A former Director-General of the Ghana Health Service, Professor Agyeman Badu Akosa, has raised concern about the rate at which recent lifestyle and eating habits are leading to the premature deaths of a lot of the Ghanaian working class.
He has consequently urged Ghanaians to go back to their former ways of eating local foods and vegetables, and exercise regularly to reduce the increasing number of people under 60 years who are dying at an alarming rate due to non-communicable diseases (NCDs).
Prof. Akosa, who is also a Cellular Pathologist and Lifestyle Wellness Consultant, was speaking at the 10th National Development Forum organised by the National Development Planning Commission in Accra last Wednesday evening.

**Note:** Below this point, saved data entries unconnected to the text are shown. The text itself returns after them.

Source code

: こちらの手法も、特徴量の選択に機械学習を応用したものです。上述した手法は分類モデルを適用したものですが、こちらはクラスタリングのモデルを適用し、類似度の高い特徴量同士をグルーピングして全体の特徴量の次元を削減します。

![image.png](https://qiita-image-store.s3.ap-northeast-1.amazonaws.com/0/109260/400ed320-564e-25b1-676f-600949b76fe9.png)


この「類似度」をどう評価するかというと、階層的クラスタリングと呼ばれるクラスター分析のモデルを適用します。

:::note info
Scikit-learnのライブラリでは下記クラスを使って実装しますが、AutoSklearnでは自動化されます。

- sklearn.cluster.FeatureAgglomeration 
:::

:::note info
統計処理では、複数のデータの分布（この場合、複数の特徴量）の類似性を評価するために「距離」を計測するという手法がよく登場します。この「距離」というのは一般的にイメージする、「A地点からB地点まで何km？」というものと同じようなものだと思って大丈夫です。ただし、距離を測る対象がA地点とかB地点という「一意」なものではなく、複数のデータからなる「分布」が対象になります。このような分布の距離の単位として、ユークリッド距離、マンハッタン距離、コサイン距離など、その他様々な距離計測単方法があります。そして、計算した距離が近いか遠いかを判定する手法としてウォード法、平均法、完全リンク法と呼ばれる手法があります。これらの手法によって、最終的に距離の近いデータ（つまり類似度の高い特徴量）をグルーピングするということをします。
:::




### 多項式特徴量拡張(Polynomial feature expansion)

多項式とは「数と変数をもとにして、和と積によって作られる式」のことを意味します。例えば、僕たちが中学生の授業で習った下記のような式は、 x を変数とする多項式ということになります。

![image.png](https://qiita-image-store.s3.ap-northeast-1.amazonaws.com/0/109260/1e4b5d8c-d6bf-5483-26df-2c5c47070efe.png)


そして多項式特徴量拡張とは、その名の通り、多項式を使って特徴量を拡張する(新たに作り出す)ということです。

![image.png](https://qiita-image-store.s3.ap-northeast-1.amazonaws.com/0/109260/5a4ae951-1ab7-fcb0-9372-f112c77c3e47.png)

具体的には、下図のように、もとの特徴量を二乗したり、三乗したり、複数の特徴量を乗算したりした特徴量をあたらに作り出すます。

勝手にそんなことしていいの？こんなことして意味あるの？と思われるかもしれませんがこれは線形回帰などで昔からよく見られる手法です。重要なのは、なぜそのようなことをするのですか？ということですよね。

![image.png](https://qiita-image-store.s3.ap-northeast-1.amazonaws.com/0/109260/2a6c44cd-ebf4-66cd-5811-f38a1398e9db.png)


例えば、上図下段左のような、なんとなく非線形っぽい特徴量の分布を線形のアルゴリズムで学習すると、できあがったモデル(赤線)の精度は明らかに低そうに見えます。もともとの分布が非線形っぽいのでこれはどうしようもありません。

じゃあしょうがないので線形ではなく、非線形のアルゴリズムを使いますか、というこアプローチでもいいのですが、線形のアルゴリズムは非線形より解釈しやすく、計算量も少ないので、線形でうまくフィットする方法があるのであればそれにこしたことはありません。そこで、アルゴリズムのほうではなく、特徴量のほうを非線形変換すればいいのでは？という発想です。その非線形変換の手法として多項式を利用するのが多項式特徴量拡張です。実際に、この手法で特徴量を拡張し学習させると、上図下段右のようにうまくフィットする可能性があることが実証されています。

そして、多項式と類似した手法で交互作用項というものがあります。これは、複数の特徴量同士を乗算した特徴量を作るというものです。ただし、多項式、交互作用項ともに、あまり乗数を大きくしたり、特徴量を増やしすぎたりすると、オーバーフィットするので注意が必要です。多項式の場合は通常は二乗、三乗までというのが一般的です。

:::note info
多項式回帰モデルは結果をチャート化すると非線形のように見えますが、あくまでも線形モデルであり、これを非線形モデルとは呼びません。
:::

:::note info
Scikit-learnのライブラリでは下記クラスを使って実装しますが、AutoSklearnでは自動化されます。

It was on the theme: “Establishing Preventive Focus for Health: Lifestyles for National Development”.
Prof. Akosa said a recent research on autopsied population report in the United Kingdom (UK) and Ghana indicated that nine per cent of people who died in the UK were under 60 years, while those who died in Ghana under 60 were 80 per cent.
He said those who died under age 65 were 85 per cent in Ghana, while those who died in the UK within the same age were 19 per cent.
The pathologist explained that the under 60 deaths in the UK were mostly due to road accidents and personal tragedies and not illness, but in Ghana it was due to poor lifestyles and the consumption of bad foods, leading to NCDs.
President Nana Addo Dankwa Akufo-Addo, during the State of the Nation Address to Parliament last week, called on citizens to change their lifestyles in view of the rising spate of NCDs.
He said although the country had made progress in eradicating the communicable diseases that used to be the main causes of mortality, “we are in danger of falling into the lifestyle disease trap.”
The President added that: “Too many of us are overweight, and obesity is an increasing problem, even among young people.”
He added: “The foods we eat, the mode of cooking, and the lack of exercise are all now having a great impression on our health. It is time we all learn to take responsibility for our individual health and accept that our health is very much determined by our lifestyle”.
Prof. Akosa noted that Ghanaians were experiencing high prevalence of hypertension, diabetes, cancers, kidney diseases and yet the country was not ready to create a system where a life-cycle approach was the norm.
He expressed concern about the recent situation where children of very tender ages, who should play and have fun to develop their system, were introduced to a rigorous education system that did not allow them to have enough sleep and play time.
He said most beverages contained more than the recommended sugar content, greater than the stipulated 22.5 per percentage of energy requirement.
Touching on fruit juices, he said, consuming them was not the same as drinking fresh fruit juices, adding that “if it was a smoothie, that would be fine because it contained all the fibre but the packaged fruit juices lacked all the advantages of the fibre.”
“If we drink the fruit juice the way we drink water; it gives you what we call sugar shock because most of these fruit juices contain fructose corn syrup which are very sweet. They will say no added sugar but the fructose corn syrup is there”.
Prof. Akosa stressed the importance of a rigorous 30-minute a day exercise regime which would help the body find its own way of correcting a lot of the problems that came with poor lifestyle.
“In other words, if you don’t exercise, you are not in good health, if you exercise, you are on the road to good health,” he advised.
He observed that Ghanaians were preventing themselves from exercising due to infrastructural defects, lack of walkways, and where there were walkways, they either had dangerous holes or were used by people to display their wares for sale.
The pathologist also advised Ghanaians to return to habits of reading, playing games such as ludo, ‘oware’, snakes and ladders, chess, draughts and the likes because they were mental exercises.
Non-communicable diseases are responsible for 43 per cent of all deaths in the country, leading the Ministry of Health to launch the Ghana Advocacy Agenda for People Living with NCDs on May 21, 2019.
The Advocacy Agenda serves to strengthen response to NCDs at the national, regional and local levels in the country.
It is a compass for civil society and people living with NCDs to demand action from decision makers, urge them to meet commitments and put the people first.
NCDs in Ghana
According to the Ghana Health Service (GHS), the major NCDs were cardiovascular diseases, cancers, diabetes, chronic respiratory diseases and sickle cell disease.
The GHS lists conditions such as hypertension, stroke and diabetes as conditions that affect both the young and old, urban and rural, and wealthy and poor communities.
It estimates that up to 48 per cent of Ghanaian adults have hypertension and nine per cent have diabetes.